The task ▸ Copy out the full set of records. Keep every word the same.

Available data ▸
--- START ---

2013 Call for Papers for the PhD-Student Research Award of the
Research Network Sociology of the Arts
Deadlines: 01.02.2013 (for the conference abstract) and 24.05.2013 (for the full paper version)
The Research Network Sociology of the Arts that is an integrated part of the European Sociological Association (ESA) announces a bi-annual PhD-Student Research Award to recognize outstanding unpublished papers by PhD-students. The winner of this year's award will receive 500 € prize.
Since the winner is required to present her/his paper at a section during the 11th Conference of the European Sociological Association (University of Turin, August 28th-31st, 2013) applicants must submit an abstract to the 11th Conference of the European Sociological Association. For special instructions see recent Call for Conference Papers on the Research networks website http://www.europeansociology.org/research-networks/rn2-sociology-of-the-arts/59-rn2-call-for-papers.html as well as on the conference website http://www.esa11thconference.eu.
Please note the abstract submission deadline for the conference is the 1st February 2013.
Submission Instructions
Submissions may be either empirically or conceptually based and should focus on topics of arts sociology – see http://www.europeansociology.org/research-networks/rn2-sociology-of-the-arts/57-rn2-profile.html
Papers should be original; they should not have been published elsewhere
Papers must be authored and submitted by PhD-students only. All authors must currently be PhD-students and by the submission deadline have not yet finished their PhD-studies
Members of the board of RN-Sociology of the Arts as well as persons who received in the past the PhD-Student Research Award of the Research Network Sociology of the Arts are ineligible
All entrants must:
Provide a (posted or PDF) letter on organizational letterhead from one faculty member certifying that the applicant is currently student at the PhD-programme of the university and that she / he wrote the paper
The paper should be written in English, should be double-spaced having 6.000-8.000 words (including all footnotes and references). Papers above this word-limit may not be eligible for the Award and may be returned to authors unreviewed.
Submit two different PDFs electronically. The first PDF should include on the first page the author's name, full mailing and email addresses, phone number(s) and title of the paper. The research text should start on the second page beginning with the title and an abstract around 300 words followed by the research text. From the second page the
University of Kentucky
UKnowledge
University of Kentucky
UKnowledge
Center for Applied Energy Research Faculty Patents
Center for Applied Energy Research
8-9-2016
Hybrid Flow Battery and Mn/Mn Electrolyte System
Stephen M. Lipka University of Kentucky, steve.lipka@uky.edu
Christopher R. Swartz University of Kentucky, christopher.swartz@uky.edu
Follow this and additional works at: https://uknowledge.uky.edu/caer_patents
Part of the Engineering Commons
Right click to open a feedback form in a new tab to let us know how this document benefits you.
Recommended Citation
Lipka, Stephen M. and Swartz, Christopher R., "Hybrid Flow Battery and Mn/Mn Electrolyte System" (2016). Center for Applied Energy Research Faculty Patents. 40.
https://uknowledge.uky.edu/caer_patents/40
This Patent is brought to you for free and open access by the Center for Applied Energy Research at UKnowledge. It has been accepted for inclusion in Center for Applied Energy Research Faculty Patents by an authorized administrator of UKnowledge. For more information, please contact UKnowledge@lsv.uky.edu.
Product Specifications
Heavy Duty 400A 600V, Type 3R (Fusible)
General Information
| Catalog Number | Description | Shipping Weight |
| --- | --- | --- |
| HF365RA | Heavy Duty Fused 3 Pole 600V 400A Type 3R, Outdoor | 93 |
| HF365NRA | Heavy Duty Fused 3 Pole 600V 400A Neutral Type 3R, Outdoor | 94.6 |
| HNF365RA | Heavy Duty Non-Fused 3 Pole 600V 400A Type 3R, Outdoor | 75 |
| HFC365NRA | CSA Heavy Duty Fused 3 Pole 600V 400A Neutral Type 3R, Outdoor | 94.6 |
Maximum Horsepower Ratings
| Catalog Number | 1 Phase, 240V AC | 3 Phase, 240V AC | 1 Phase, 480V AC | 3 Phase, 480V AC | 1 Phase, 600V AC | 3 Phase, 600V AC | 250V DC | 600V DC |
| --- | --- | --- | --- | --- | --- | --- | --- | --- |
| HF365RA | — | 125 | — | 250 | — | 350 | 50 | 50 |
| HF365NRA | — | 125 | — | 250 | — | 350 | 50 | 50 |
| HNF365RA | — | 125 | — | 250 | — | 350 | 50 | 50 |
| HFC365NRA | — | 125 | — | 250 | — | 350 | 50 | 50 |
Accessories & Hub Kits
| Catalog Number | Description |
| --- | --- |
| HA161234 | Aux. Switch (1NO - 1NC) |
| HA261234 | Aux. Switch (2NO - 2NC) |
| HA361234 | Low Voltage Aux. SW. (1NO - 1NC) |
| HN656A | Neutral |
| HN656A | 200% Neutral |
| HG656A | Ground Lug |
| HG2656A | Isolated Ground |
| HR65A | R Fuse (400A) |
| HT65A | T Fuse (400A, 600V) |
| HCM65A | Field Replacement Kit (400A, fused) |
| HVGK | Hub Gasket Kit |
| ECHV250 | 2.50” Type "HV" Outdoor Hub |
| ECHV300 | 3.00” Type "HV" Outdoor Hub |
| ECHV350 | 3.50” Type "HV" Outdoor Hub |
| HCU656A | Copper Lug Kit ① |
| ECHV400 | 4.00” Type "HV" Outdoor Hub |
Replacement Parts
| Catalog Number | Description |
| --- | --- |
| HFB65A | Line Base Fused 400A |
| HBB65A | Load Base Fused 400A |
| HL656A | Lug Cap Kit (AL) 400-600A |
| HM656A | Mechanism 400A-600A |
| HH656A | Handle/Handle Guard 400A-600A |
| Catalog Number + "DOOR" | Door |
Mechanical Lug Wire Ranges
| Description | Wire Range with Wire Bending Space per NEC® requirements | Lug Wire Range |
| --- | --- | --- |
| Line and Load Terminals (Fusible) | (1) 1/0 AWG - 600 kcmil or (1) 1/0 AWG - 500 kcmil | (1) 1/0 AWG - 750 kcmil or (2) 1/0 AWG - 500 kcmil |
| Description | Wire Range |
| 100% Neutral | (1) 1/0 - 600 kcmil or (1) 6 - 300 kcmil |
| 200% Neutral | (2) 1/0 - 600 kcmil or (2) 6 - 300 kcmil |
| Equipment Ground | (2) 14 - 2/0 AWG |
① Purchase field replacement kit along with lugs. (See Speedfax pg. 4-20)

--- END ---

Response area ▸
2013 Call for Papers for the PhD-Student Research Award of the
Research Network Sociology of the Arts
Deadlines: 01.02.2013 (for the conference abstract) and 24.05.2013 (for the full paper version)
The Research Network Sociology of the Arts that is an integrated part of the European Sociological Association (ESA) announces a bi-annual PhD-Student Research Award to recognize outstanding unpublished papers by PhD-students. The winner of this year's award will receive 500 € prize.
Since the winner is required to present her/his paper at a section during the 11th Conference of the European Sociological Association (University of Turin, August 28th-31st, 2013) applicants must submit an abstract to the 11th Conference of the European Sociological Association. For special instructions see recent Call for Conference Papers on the Research networks website http://www.europeansociology.org/research-networks/rn2-sociology-of-the-arts/59-rn2-call-for-papers.html as well as on the conference website http://www.esa11thconference.eu.
Please note the abstract submission deadline for the conference is the 1st February 2013.
Submission Instructions
Submissions may be either empirically or conceptually based and should focus on topics of arts sociology – see http://www.europeansociology.org/research-networks/rn2-sociology-of-the-arts/57-rn2-profile.html
Papers should be original; they should not have been published elsewhere
Papers must be authored and submitted by PhD-students only. All authors must currently be PhD-students and by the submission deadline have not yet finished their PhD-studies
Members of the board of RN-Sociology of the Arts as well as persons who received in the past the PhD-Student Research Award of the Research Network Sociology of the Arts are ineligible
All entrants must:
Provide a (posted or PDF) letter on organizational letterhead from one faculty member certifying that the applicant is currently student at the PhD-programme of the university and that she / he wrote the paper
The paper should be written in English, should be double-spaced having 6.000-8.000 words (including all footnotes and references). Papers above this word-limit may not be eligible for the Award and may be returned to authors unreviewed.
Submit two different PDFs electronically. The first PDF should include on the first page the author's name, full mailing and email addresses, phone number(s) and title of the paper. The research text should start on the second page beginning with the title and an abstract around 300 words followed by the research text. From the second page the
University of Kentucky
UKnowledge
University of Kentucky
UKnowledge
Center for Applied Energy Research Faculty Patents
Center for Applied Energy Research
8-9-2016
Hybrid Flow Battery and Mn/Mn Electrolyte System
Stephen M. Lipka University of Kentucky, steve.lipka@uky.edu
Christopher R. Swartz University of Kentucky, christopher.swartz@uky.edu
Follow this and additional works at: https://uknowledge.uky.edu/caer_patents
Part of the Engineering Commons
Right click to open a feedback form in a new tab to let us know how this document benefits you.
Recommended Citation
Lipka, Stephen M. and Swartz, Christopher R., "Hybrid Flow Battery and Mn/Mn Electrolyte System" (2016). Center for Applied Energy Research Faculty Patents. 40.
https://uknowledge.uky.edu/caer_patents/40
This Patent is brought to you for free and open access by the Center for Applied Energy Research at UKnowledge. It has been accepted for inclusion in Center for Applied Energy Research Faculty Patents by an authorized administrator of UKnowledge. For more information, please contact UKnowledge@lsv.uky.edu.
Product Specifications
Heavy Duty 400A 600V, Type 3R (Fusible)
General Information
| Catalog Number | Description | Shipping Weight |
| --- | --- | --- |
| HF365RA | Heavy Duty Fused 3 Pole 600V 400A Type 3R, Outdoor | 93 |
| HF365NRA | Heavy Duty Fused 3 Pole 600V 400A Neutral Type 3R, Outdoor | 94.6 |
| HNF365RA | Heavy Duty Non-Fused 3 Pole 600V 400A Type 3R, Outdoor | 75 |
| HFC365NRA | CSA Heavy Duty Fused 3 Pole 600V 400A Neutral Type 3R, Outdoor | 94.6 |
Maximum Horsepower Ratings
| Catalog Number | 1 Phase, 240V AC | 3 Phase, 240V AC | 1 Phase, 480V AC | 3 Phase, 480V AC | 1 Phase, 600V AC | 3 Phase, 600V AC | 250V DC | 600V DC |
| --- | --- | --- | --- | --- | --- | --- | --- | --- |
| HF365RA | — | 125 | — | 250 | — | 350 | 50 | 50 |
| HF365NRA | — | 125 | — | 250 | — | 350 | 50 | 50 |
| HNF365RA | — | 125 | — | 250 | — | 350 | 50 | 50 |
| HFC365NRA | — | 125 | — | 250 | — | 350 | 50 | 50 |
Accessories & Hub Kits
| Catalog Number | Description |
| --- | --- |
| HA161234 | Aux. Switch (1NO - 1NC) |
| HA261234 | Aux. Switch (2NO - 2NC) |
| HA361234 | Low Voltage Aux. SW. (1NO - 1NC) |
| HN656A | Neutral |
| HN656A | 200% Neutral |
| HG656A | Ground Lug |
| HG2656A | Isolated Ground |
| HR65A | R Fuse (400A) |
| HT65A | T Fuse (400A, 600V) |
| HCM65A | Field Replacement Kit (400A, fused) |
| HVGK | Hub Gasket Kit |
| ECHV250 | 2.50” Type "HV" Outdoor Hub |
| ECHV300 | 3.00” Type "HV" Outdoor Hub |
| ECHV350 | 3.50” Type "HV" Outdoor Hub |
| HCU656A | Copper Lug Kit ① |
| ECHV400 | 4.00” Type "HV" Outdoor Hub |
Replacement Parts
| Catalog Number | Description |
| --- | --- |
| HFB65A | Line Base Fused 400A |
| HBB65A | Load Base Fused 400A |
| HL656A | Lug Cap Kit (AL) 400-600A |
| HM656A | Mechanism 400A-600A |
| HH656A | Handle/Handle Guard 400A-600A |
| Catalog Number + "DOOR" | Door |
Mechanical Lug Wire Ranges
| Description | Wire Range with Wire Bending Space per NEC® requirements | Lug Wire Range |
| --- | --- | --- |
| Line and Load Terminals (Fusible) | (1) 1/0 AWG - 600 kcmil or (1) 1/0 AWG - 500 kcmil | (1) 1/0 AWG - 750 kcmil or (2) 1/0 AWG - 500 kcmil |
| Description | Wire Range |
| 100% Neutral | (1) 1/0 - 600 kcmil or (1) 6 - 300 kcmil |
| 200% Neutral | (2) 1/0 - 600 kcmil or (2) 6 - 300 kcmil |
| Equipment Ground | (2) 14 - 2/0 AWG |
① Purchase field replacement kit along with lugs. (See Speedfax pg. 4-20)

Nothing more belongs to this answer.